The RBA board also dismissed the need for further interest rates, saying “it now appeared unlikely this would be necessary”.
ACCC takes on Emirates for price fixing
The Australian Competition and Consumer Commission is taking action against middle-eastern airline Emirates for allegedly engaging in price fixing in the air cargo industry.
The ACCC alleges that between 2002 and 2006, Emirates entered into arrangements or understandings with other international air cargo carriers that had the purpose and effect of fixing the price of certain fuel surcharges, security surcharges and rates that were applied to air cargo carried by Emirates and other airlines,” it said in a statement today.
“The ACCC alleges that the arrangements or understandings were reached in countries including Singapore, Indonesia, Hong Kong, United Arab Emirates and India.”

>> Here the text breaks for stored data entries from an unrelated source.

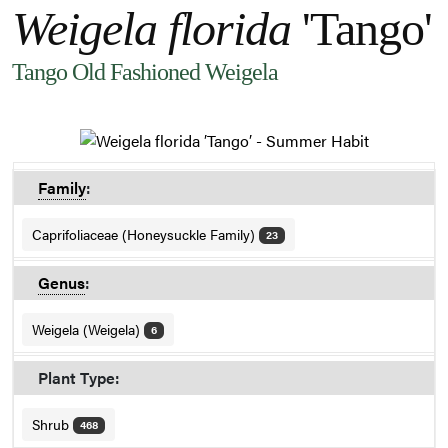
Weigela florida
'Tango'
Tango Old Fashioned Weigela
Family
:
Caprifoliaceae (Honeysuckle Family)
23
Genus
:
Weigela (Weigela)
6
Plant Type:
Shrub
468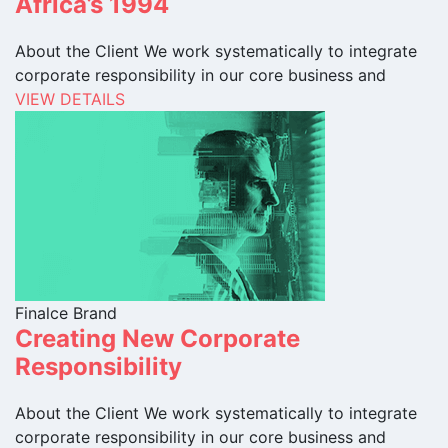
Africa’s 1994
About the Client We work systematically to integrate
corporate responsibility in our core business and
VIEW DETAILS
Finalce Brand
Creating New Corporate
Responsibility
About the Client We work systematically to integrate
corporate responsibility in our core business and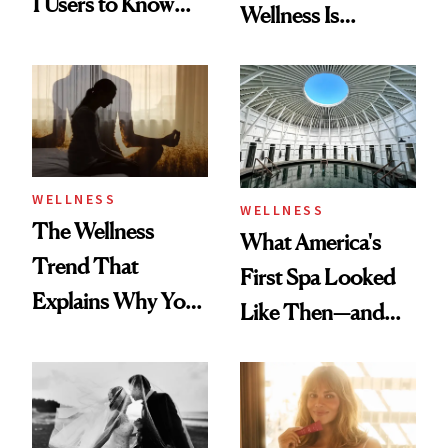
1 Users to Know
Wellness Is
About Exercise
Refreshingly
Practical
WELLNESS
WELLNESS
The Wellness
What America's
Trend That
First Spa Looked
Explains Why You
Like Then—and
Feel Wired, Tired
Why It's Worth
and Off
Visiting Today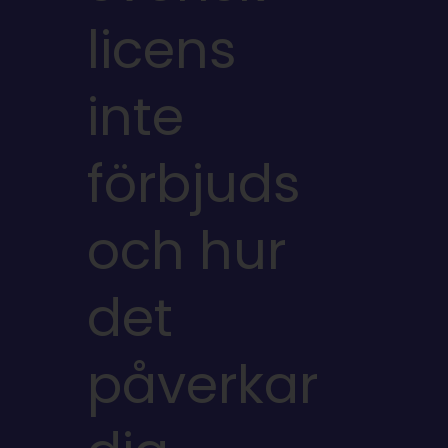
licens
inte
förbjuds
och hur
det
påverkar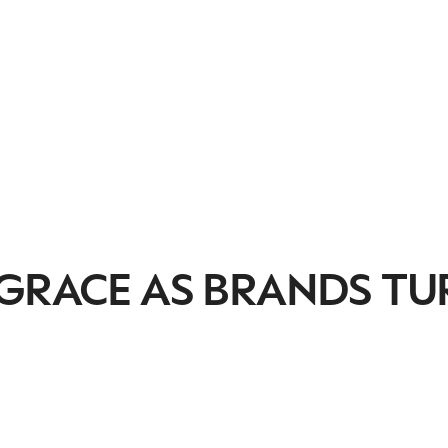
 GRACE AS BRANDS TU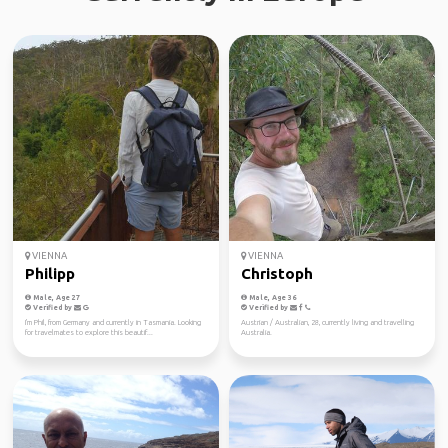
VIENNA
VIENNA
Philipp
Christoph
Male, Age 27
Male, Age 36
Verified by
Verified by
I'm Phil, from Germany and currently in Tasmania. Looking
Austrian / Australian, 28, currently living and travelling
for travelmates to explore this beautif...
Australia.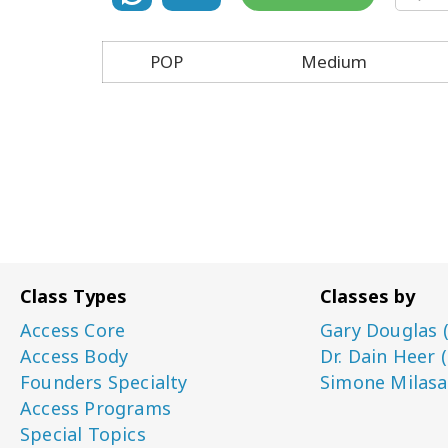
POP
Medium
Class Types
Classes by
Access Core
Gary Douglas 
Access Body
Dr. Dain Heer 
Founders Specialty
Simone Milasa
Access Programs
Special Topics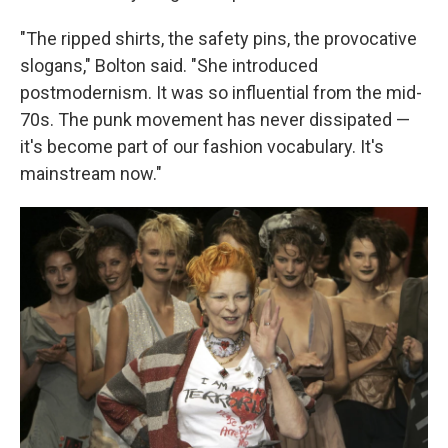
"The ripped shirts, the safety pins, the provocative
slogans," Bolton said. "She introduced
postmodernism. It was so influential from the mid-
70s. The punk movement has never dissipated —
it's become part of our fashion vocabulary. It's
mainstream now."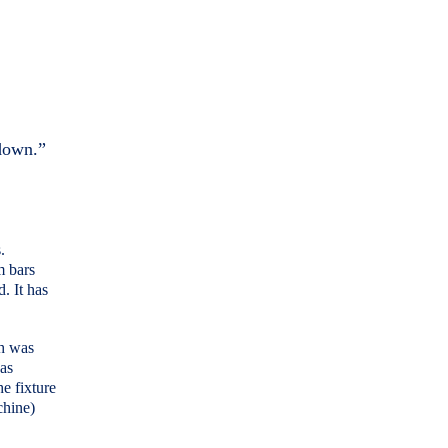
 down.”
.
m bars
. It has
ch was
was
he fixture
chine)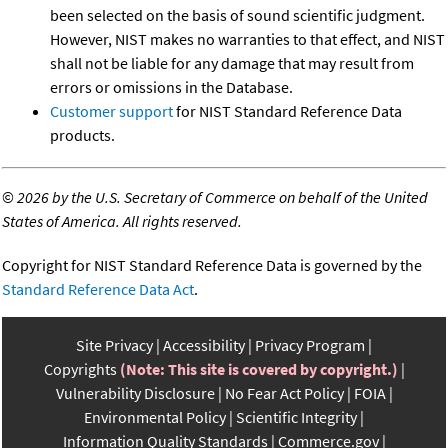
been selected on the basis of sound scientific judgment.
However, NIST makes no warranties to that effect, and NIST
shall not be liable for any damage that may result from
errors or omissions in the Database.
Customer support
for NIST Standard Reference Data
products.
©
2026 by the U.S. Secretary of Commerce on behalf of the United
States of America. All rights reserved.
Copyright for NIST Standard Reference Data is governed by the
Standard Reference Data Act
.
Site Privacy
Accessibility
Privacy Program
Copyrights
(Note: This site is covered by copyright.)
Vulnerability Disclosure
No Fear Act Policy
FOIA
Environmental Policy
Scientific Integrity
Information Quality Standards
Commerce.gov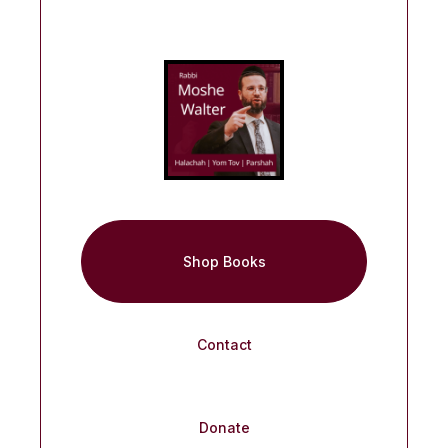
Shop Books
Contact
Donate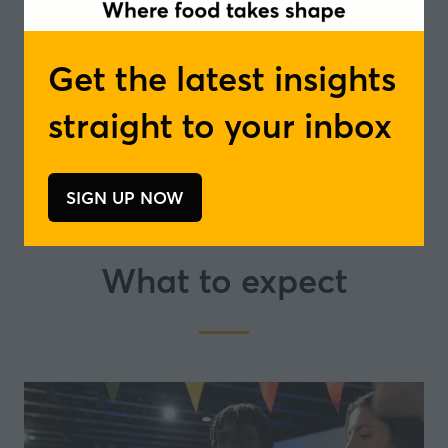
Get the latest insights
straight to your inbox
SIGN UP NOW
(opens
in
a
What to expect
new
tab)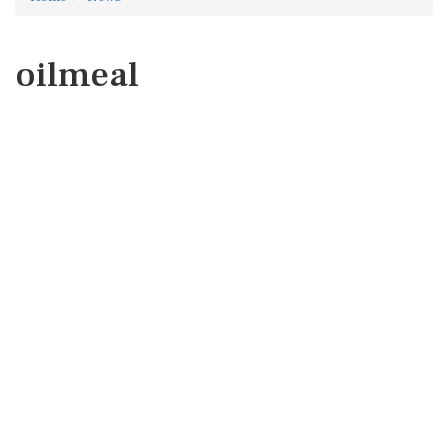
oilmeal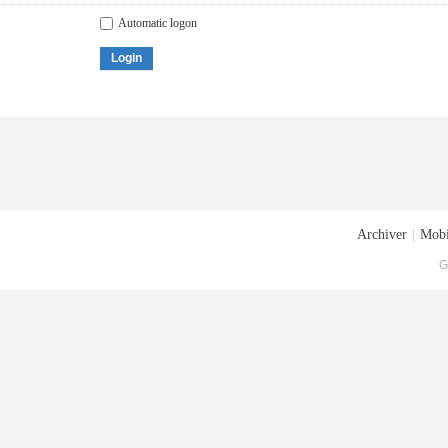
Automatic logon
Login
Archiver
|
Mobi
G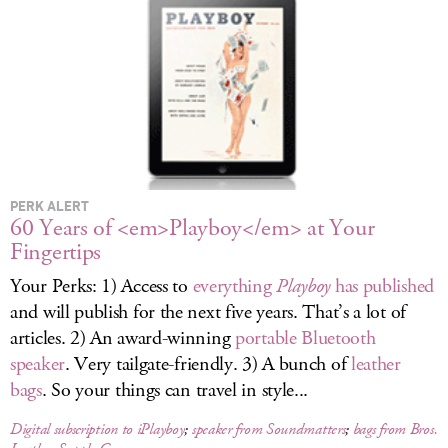
LOG IN
PERK ALERT
60 Years of <em>Playboy</em> at Your
Fingertips
Your Perks: 1) Access to
everything
Playboy
has published
and will publish for the next five years. That’s a lot of
articles. 2) An award-winning
portable Bluetooth
speaker
. Very tailgate-friendly. 3) A bunch of
leather
bags
. So your things can travel in style...
Digital subscription to iPlayboy
;
speaker from Soundmatters
;
bags from Bros.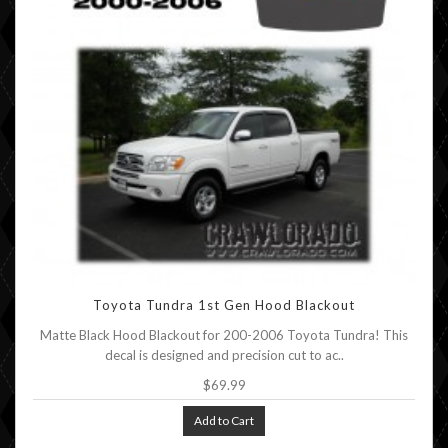
Toyota Tundra 1st Gen Hood Blackout
Matte Black Hood Blackout for 200-2006 Toyota Tundra! This
decal is designed and precision cut to ac..
$69.99
Add to Cart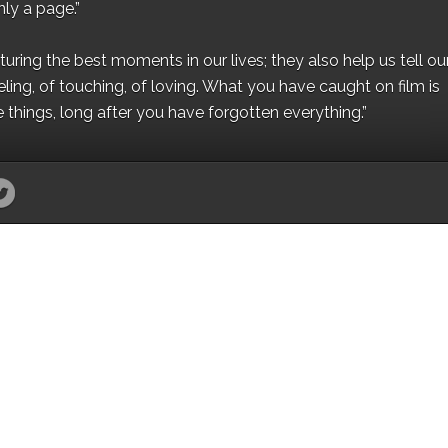
ly a page.”
ing the best moments in our lives; they also help us tell our 
eling, of touching, of loving. What you have caught on film is
e things, long after you have forgotten everything.”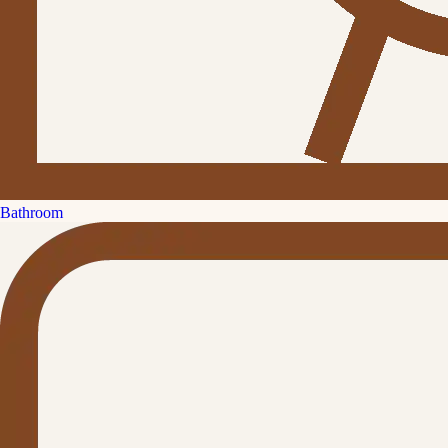
Bathroom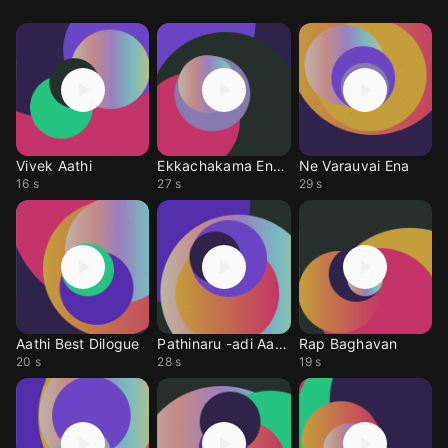
Vivek Aathi
Ekkachakama Ena Vach
Ne Varauvai Ena
16 s
27 s
29 s
Aathi Best Dilogue
Pathinaru -adi Aathi
Rap Baghavan
20 s
28 s
19 s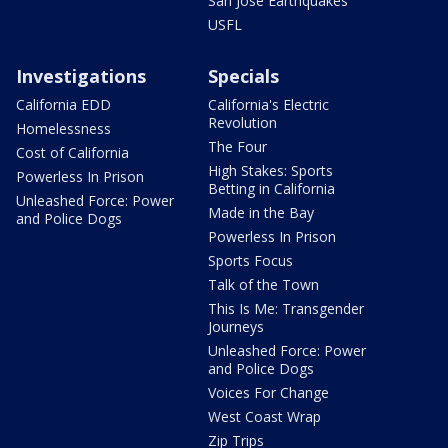
San Jose Earthquakes
USFL
Investigations
Specials
California EDD
California's Electric
Revolution
Homelessness
The Four
Cost of California
High Stakes: Sports
Powerless In Prison
Betting in California
Unleashed Force: Power
Made in the Bay
and Police Dogs
Powerless In Prison
Sports Focus
Talk of the Town
This Is Me: Transgender
Journeys
Unleashed Force: Power
and Police Dogs
Voices For Change
West Coast Wrap
Zip Trips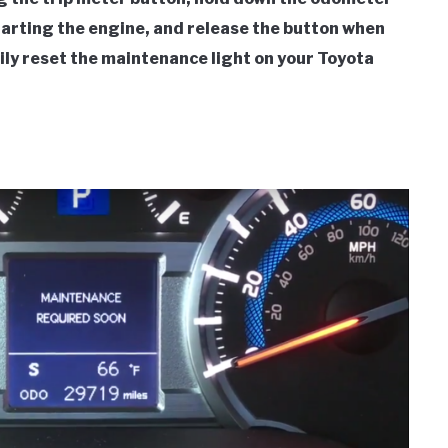
starting the engine, and release the button when
ily reset the maintenance light on your Toyota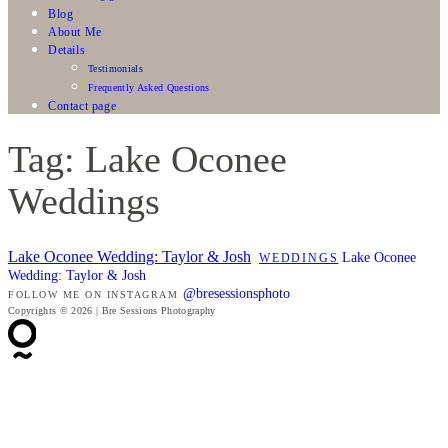
Blog
About Me
Details
Testimonials
Frequently Asked Questions
Contact page
Tag: Lake Oconee
Weddings
Lake Oconee Wedding: Taylor & Josh
Lake Oconee
WEDDINGS
Wedding: Taylor & Josh
@bresessionsphoto
FOLLOW ME ON INSTAGRAM
Copyrights © 2026 | Bre Sessions Photography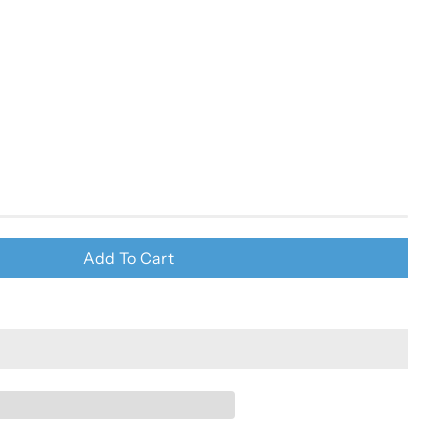
Add To Cart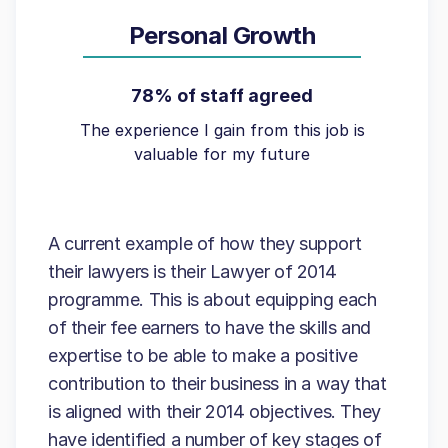
Personal Growth
78% of staff agreed
The experience I gain from this job is
valuable for my future
A current example of how they support
their lawyers is their Lawyer of 2014
programme. This is about equipping each
of their fee earners to have the skills and
expertise to be able to make a positive
contribution to their business in a way that
is aligned with their 2014 objectives. They
have identified a number of key stages of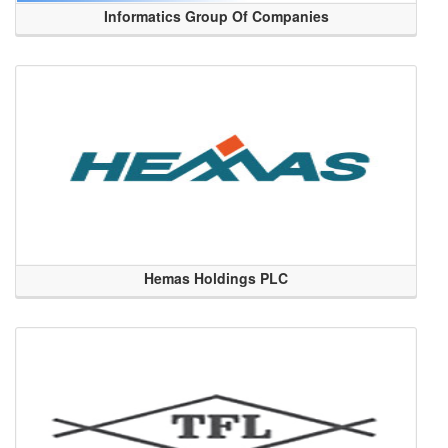
Informatics Group Of Companies
Hemas Holdings PLC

The ACCC is seeking declarations, injunctive relief, pecuniary penalties and costs, with a directions hearing set for 11 September in the Federal Court in Sydney.
Share flat
The Australian share market has opened lower today after disappointing results overnight on Wall Street, where economic data from Japan gave little hope for a speedy recovery.
The benchmark S&P/ASX200 index was down 7.8 points or 0.17% to 4381 at 12.00 AEST. The Australian dollar also lost ground to US82c.
ANZ shares gained 0.4% to $20.34, while Commonwealth Bank shares gained 0.1% to $45.35. Westpac shares lost 0.4% to $23.78, as NAB lost 0.3% to $26.99, as it announced it will buy the mortgage management vision of Challenger Financial Services.
The deal will go ahead for $385 million, along with a portfolio of $4 billion worth of residential mortgages. It will also include the PLAN, Choice and FAST mortgage aggregator businesses.
“As I have said previously we will take advantage of compelling opportunities to enhance our organic growth capabilities,” NAB chief executive Cameron Clyne told Reuters.
Hardie records losses, Wall Street falls on Japanese GDP data
Building materials company James Hardie Industries NV has recorded a $US77.9 million first quarter net loss, but says the US construction market will recovery soon enough.
“While the US residential construction market appears to be ‘nearing the bottom’ it remains too early to ascertain the timing, rate or extent of any potential recovery,” chief executive Louis Gries said in a statement.
“Our priority remains to ensure that the company is positioned to drive its long-term strategy, sustain earnings in a low demand environment, and retain the operational flexibility to increase utilisation of capacity when a recovery eventuates.”
Meanwhile, in the US, Wall Street suffered its worst losses in seven weeks due to soft economic data from Japan. Although Japan announced it has escaped a recession, its weak GDP figures gave little hope to investors.
Additionally, shares in retailer Lowe’s dropped by 10.3% after it announced a 19% annual drop in profits.
The Dow Jones Industrial Average fell 186.06 points, or 2%, to 9135.34.